Enquête sur le crime organisé en Colombie-Britannique - Un organisateur de Paul Martin a reçu la visite de la police

Wolfville (Nouvelle-Écosse) — Le premier ministre Paul Martin a promis hier d'«agir très rapidement» si une enquête de police sur le crime organisé en Colombie-Britannique établit des liens avec son gouvernement.

M. Martin faisait allusion aux rumeurs selon lesquelles son organisateur en chef dans cette province serait impliqué. Mais il a souligné que la portée de l'enquête demeurait floue. «La police n'a pas communiqué avec nous, alors nous ne savons pas vraiment ce qu'elle cherche», a dit M. Martin aux journalistes lors d'une conférence de presse tenue au cours d'une visite en Nouvelle-Écosse.

Le premier ministre a cependant confirmé que la police a demandé à Mark Marissen de lui remettre certains courriels. M. Marissen est un expert-conseil et un ancien adjoint politique qui oeuvre également comme président de campagne pour le premier ministre en Colombie-Britannique.
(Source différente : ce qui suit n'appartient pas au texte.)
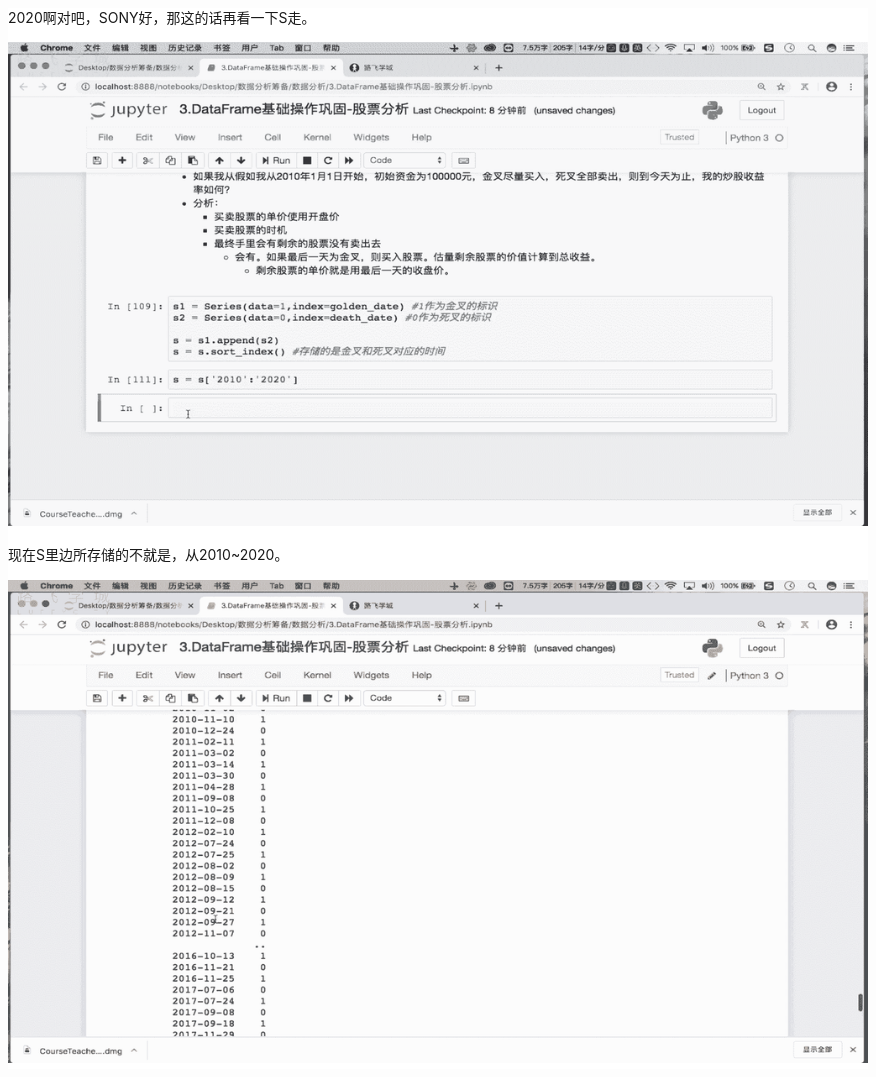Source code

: 2020啊对吧，SONY好，那这的话再看一下S走。

![](img/a83e0a4c39baf0d5d0f733b1fcc52989_37.png)

现在S里边所存储的不就是，从2010~2020。

![](img/a83e0a4c39baf0d5d0f733b1fcc52989_39.png)
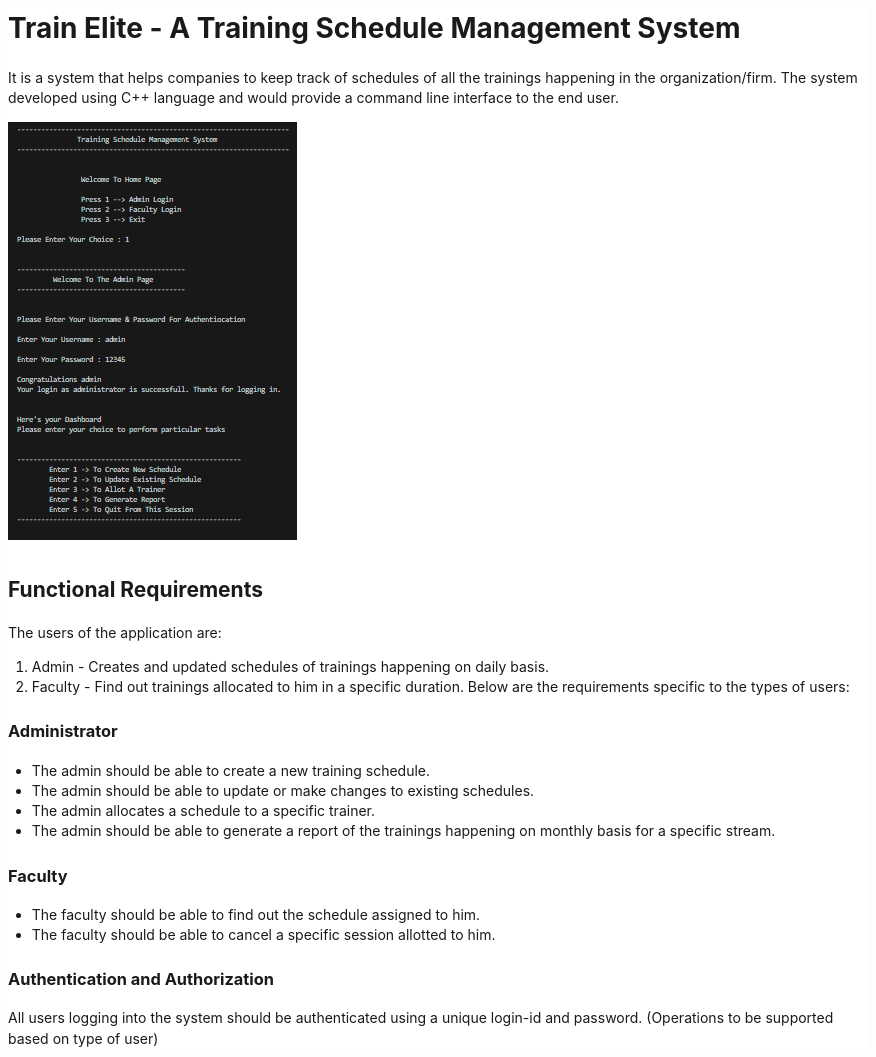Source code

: # Train Elite - A Training Schedule Management System

 It is a system that helps companies to keep track of schedules of all the trainings happening in the organization/firm. The system developed using C++ language and would provide a command line interface to the end user.
 
![](https://github.com/ShwetaKanojiya/Train-Elite/blob/main/Training-Schedule-Management-main/Project_Flies/Train-Elite.PNG)
## Functional Requirements
The users of the application are:
1. Admin - Creates and updated schedules of trainings happening on daily basis. 
2. Faculty - Find out trainings allocated to him in a specific duration.
Below are the requirements specific to the types of users:

### Administrator
- The admin should be able to create a new training schedule.
- The admin should be able to update or make changes to existing schedules.
- The admin allocates a schedule to a specific trainer.
- The admin should be able to generate a report of the trainings happening on monthly basis for a specific stream.

### Faculty
- The faculty should be able to find out the schedule assigned to him.
- The faculty should be able to cancel a specific session allotted to him.

### Authentication and Authorization
All users logging into the system should be authenticated using a unique login-id and password. (Operations to be supported based on type of user)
Selon M. Martin, la police a clairement indiqué que M. Marissen n'était pas impliqué dans l'enquête et qu'il était «simplement le récipiendaire, peut-être, de certains courriels. Lorsque l'enquête sera terminée, si cela entraîne des conséquences, quelles qu'elles soient, nous agirons très rapidement.»

M. Marissen, un libéral de longue date qui a déjà été le chef de l'aile jeunesse du parti, a dit que la police lui a récemment remis une lettre laissant entendre qu'il pourrait avoir été le «récipiendaire innocent» de certains documents reliés à une enquête policière. «J'ai cherché dans les documents et je leur en ai remis un qui pourrait à mon avis leur être utile», a expliqué M. Marissen, ajoutant que la police lui avait demandé de ne rien dire sur le type de document recherché. Il s'est borné à dire que les documents ne concernent ni le Parti libéral du Canada, ni le financement ou l'organisation de la campagne de Paul Martin.

À Ottawa, le leader du Nouveau Parti démocratique, Jack Layton, a pressé M. Martin de prendre des mesures contre les libéraux fédéraux en Colombie-Britannique qui seraient impliqués dans l'enquête et «qui exercent encore leur influence au sein du parti au pouvoir, une semaine après que cette affaire a éclaté». L'équipe de Paul Martin doit être au-dessus de tout soupçon, a-t-il insisté.

Aucune accusation n'a encore été portée jusqu'à présent, bien que de vagues rumeurs de contrebande et de blanchiment d'argent circulent. Et on ignore quel lien existe entre l'enquête ouverte il y a déjà 20 mois et le Parti libéral, parce que les mandats de perquisition demeurent sous scellés.